→ **Aim of the task**
The word "Europapokal" marks the lines to find; copy every such line from the data below.

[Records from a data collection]
---
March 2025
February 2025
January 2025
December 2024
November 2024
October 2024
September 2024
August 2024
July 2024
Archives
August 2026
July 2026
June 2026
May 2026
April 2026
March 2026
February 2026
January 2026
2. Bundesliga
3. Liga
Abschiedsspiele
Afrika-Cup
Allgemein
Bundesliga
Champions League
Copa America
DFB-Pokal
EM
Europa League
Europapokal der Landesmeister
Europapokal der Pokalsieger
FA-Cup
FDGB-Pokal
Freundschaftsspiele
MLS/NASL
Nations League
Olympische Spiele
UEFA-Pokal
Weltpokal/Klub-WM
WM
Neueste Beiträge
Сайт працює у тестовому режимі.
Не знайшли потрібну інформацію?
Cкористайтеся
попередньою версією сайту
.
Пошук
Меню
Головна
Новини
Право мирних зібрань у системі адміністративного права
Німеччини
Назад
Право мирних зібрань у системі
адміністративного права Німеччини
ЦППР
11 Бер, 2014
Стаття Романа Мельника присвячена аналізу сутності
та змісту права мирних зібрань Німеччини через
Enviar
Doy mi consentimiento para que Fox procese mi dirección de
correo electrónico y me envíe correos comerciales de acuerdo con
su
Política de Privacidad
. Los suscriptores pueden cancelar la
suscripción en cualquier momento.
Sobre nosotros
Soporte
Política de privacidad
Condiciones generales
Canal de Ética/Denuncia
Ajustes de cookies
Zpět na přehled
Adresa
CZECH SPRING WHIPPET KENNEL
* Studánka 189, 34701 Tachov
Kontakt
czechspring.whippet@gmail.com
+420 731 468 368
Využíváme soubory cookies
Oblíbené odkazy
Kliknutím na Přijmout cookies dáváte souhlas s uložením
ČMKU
---
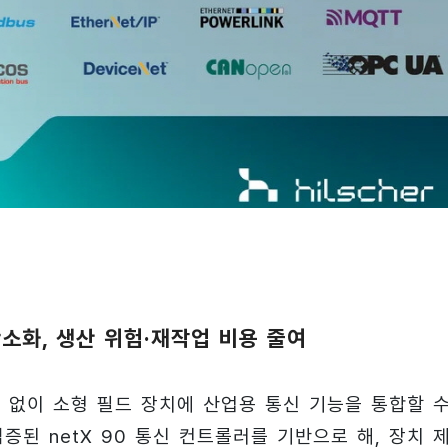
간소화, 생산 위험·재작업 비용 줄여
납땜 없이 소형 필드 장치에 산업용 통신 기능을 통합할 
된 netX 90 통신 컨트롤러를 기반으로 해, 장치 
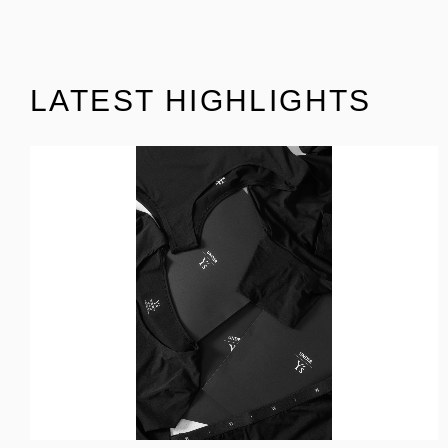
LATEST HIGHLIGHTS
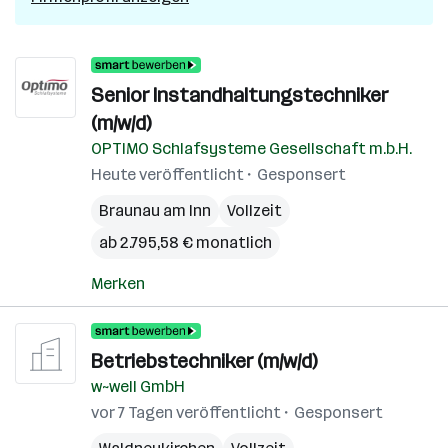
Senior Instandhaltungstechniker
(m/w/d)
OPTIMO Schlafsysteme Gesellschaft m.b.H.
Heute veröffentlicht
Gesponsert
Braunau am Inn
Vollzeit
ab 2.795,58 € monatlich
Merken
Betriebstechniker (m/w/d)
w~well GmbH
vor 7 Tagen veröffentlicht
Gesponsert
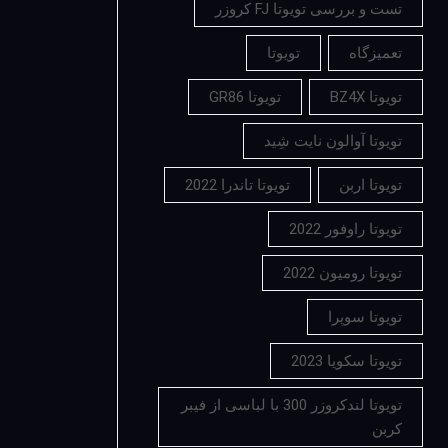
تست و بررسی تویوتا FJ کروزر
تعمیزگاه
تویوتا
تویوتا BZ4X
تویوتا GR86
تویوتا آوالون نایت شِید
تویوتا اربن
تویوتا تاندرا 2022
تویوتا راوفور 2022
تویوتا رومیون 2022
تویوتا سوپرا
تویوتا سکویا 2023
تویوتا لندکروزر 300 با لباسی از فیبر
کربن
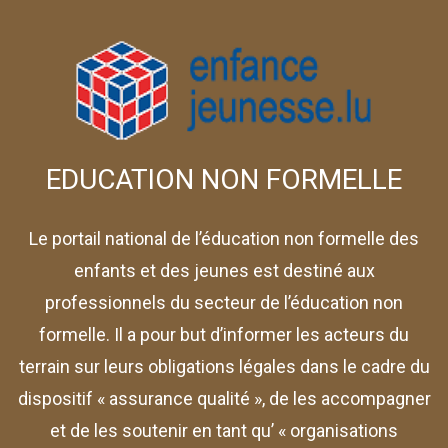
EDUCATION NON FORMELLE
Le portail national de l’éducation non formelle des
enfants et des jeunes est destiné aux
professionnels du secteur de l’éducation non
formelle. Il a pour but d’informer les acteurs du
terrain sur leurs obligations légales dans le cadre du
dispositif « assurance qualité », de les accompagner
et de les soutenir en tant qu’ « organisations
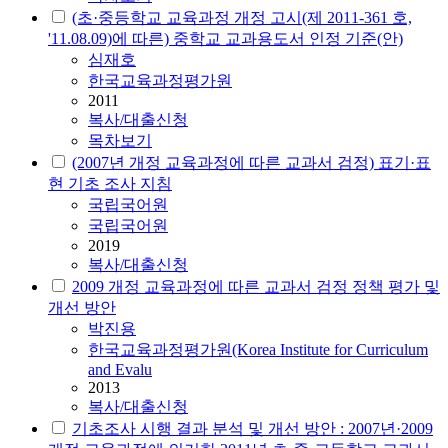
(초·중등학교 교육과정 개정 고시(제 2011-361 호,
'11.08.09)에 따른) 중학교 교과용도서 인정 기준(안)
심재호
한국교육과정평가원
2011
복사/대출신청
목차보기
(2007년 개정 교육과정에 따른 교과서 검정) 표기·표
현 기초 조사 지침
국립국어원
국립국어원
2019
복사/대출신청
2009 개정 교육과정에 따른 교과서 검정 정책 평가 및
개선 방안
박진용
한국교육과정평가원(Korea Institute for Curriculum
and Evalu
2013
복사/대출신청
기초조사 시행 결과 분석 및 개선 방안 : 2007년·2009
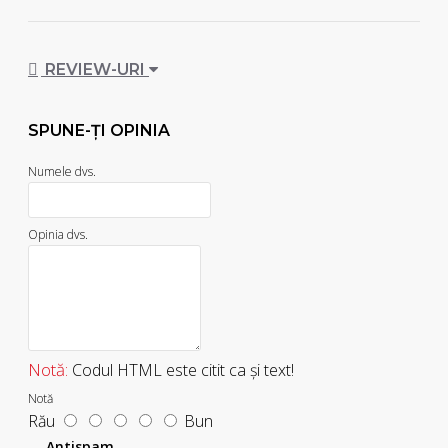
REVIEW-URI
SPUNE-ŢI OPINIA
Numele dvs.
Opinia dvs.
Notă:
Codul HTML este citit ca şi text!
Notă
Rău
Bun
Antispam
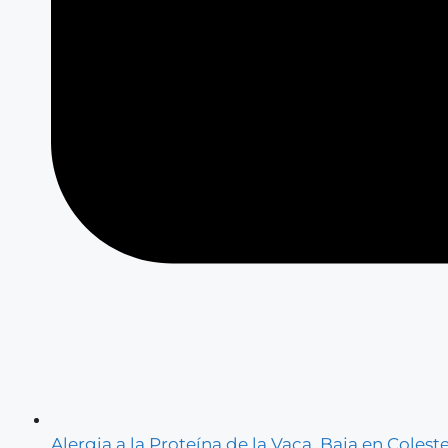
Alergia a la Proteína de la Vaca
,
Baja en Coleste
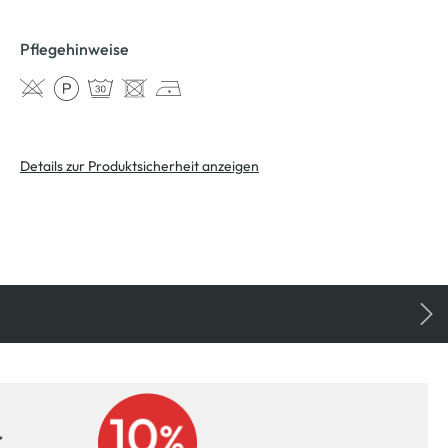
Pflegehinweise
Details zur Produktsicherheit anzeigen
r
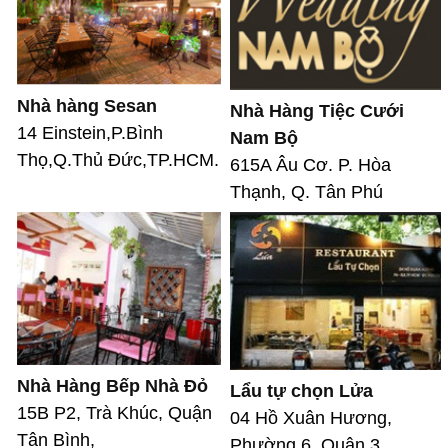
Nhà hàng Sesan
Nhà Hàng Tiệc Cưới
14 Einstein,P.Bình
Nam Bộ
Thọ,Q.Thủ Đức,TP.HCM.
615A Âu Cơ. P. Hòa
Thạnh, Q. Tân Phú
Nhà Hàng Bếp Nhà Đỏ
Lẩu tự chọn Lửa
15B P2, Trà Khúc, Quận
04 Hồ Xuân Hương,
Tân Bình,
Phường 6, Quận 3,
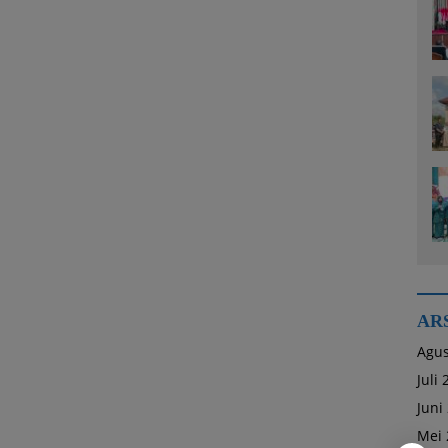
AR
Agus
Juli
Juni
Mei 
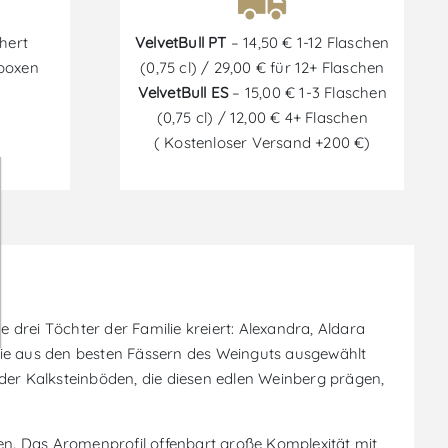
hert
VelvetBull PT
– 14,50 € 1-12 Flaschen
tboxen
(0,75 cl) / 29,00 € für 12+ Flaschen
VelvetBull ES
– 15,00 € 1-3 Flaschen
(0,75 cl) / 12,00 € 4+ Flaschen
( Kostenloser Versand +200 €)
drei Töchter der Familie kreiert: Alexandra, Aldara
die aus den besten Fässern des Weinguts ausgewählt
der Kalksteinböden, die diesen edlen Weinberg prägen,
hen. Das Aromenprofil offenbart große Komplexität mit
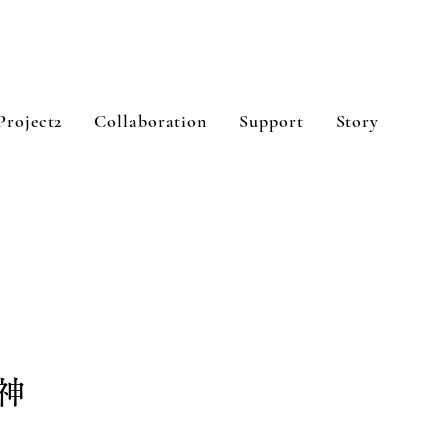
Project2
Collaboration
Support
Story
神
---
→ **Exercise output**
Europapokal der Landesmeister
Europapokal der Pokalsieger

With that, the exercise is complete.